- _SUPPLIED TEXT_
-*-

[RFC] Rebooting C APIs for core IR

Authors: @ftynse, @stellaraccident, @mehdi_amini

Context: [RFC] Starting in-tree development of python bindings

Introduction

Following up on several discussions, we propose to reboot the in-tree development of C APIs to access core MLIR functionality (generic IR creation, inspection and modification, Pass management). The APIs will focus on low-level “generic” components and will not be concerned with dialect-specific operations, types or attributes. They are intended as building blocks for further bindings in different languages, which are expected to use these core components and provide wrappers around them following language-specific idioms. APIs for dialect-specific IR components can be based, e.g., on custom ODS backends and will be subject to separate proposals.

Scope

Initial implementation will expose creation and inspection methods for Attribute, Block, MLIRContext, Operation, Region, Type, as well as for parsing and printing. Attribute and Type will be created by parsing from strings. Operations will be created using an equivalent of OperationState, e.g. a full list of operands, results, attributes, successors and regions. Further extension will include creation and inspection of Standard types and attributes, as well as guidance for exposing dialect-specific constructs.

Connection to ODS is out of scope and will be discussed separately.

Type Model

Core types will be exposed as type-punned opaque structures, i.e. empty named structures declared in headers and defined in a source files (hence the opacity) that are only transmitted by-pointer. They will actually point to the corresponding C++ object. Since the users of the C APIs don’t have access to the type definition, they will be unable to dereference the pointer and violate the strict aliasing rules.

-*-

[Source texts of formatted documents]

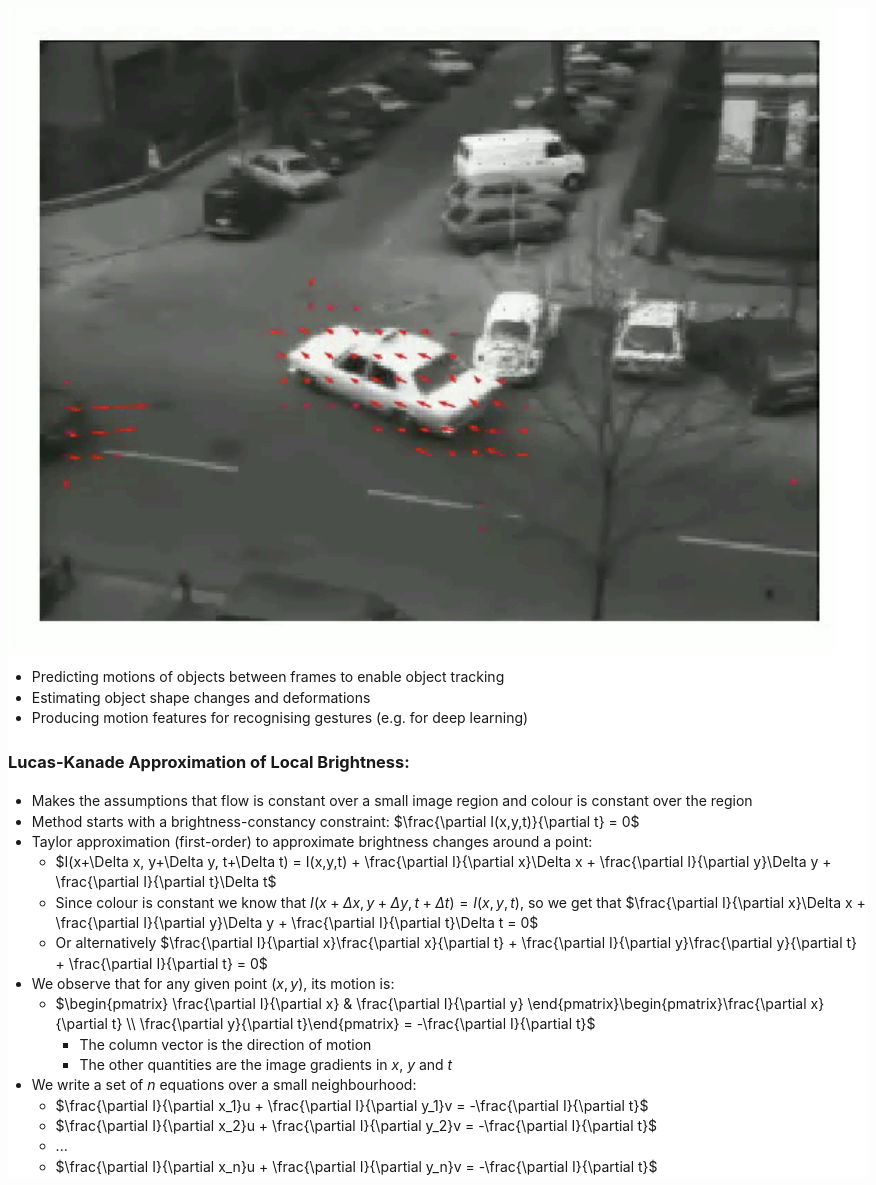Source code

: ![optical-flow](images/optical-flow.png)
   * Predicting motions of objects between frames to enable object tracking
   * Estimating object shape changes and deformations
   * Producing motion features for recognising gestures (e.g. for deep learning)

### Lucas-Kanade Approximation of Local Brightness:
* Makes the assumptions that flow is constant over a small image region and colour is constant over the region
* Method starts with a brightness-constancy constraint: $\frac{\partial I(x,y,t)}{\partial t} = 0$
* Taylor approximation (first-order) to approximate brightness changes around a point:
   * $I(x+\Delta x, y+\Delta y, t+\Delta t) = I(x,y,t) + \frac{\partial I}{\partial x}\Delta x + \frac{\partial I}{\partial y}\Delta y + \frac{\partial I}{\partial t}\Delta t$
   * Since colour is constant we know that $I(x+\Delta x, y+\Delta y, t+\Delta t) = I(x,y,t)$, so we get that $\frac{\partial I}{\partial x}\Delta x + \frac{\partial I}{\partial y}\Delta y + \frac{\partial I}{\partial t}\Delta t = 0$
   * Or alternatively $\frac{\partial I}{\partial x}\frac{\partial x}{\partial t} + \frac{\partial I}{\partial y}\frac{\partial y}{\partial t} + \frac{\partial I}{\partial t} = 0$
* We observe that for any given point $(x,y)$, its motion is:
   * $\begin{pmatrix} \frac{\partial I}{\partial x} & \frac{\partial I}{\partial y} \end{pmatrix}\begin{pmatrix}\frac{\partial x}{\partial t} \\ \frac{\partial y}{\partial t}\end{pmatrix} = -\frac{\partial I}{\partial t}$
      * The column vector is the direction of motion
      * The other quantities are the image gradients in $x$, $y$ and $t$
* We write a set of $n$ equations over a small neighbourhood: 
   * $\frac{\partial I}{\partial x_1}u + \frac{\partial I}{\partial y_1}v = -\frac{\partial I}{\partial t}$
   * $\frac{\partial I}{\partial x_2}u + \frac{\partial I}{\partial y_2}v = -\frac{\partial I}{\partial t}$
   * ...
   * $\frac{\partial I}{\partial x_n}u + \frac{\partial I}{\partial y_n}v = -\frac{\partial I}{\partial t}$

-*-

- _QUESTIONS ON THE MATERIAL_
**A)** Answer these questions from the RFC on C APIs:
(i) Who are the listed authors?
(ii) How will Attribute and Type be created?
(iii) How are the opaque core type structures transmitted?
**B)** Write out the part of the RFC on C APIs starting with "Authors: @ftynse, @stellaraccident, @mehdi_amini" and going on through "to separate proposals.", copying it word for word.

- _ANSWERS BELOW_
**A)**
(i) @ftynse, @stellaraccident and @mehdi_amini
(ii) By parsing from strings
(iii) Only by-pointer

**B)**
Authors: @ftynse, @stellaraccident, @mehdi_amini

Context: [RFC] Starting in-tree development of python bindings

Introduction

Following up on several discussions, we propose to reboot the in-tree development of C APIs to access core MLIR functionality (generic IR creation, inspection and modification, Pass management). The APIs will focus on low-level “generic” components and will not be concerned with dialect-specific operations, types or attributes. They are intended as building blocks for further bindings in different languages, which are expected to use these core components and provide wrappers around them following language-specific idioms. APIs for dialect-specific IR components can be based, e.g., on custom ODS backends and will be subject to separate proposals.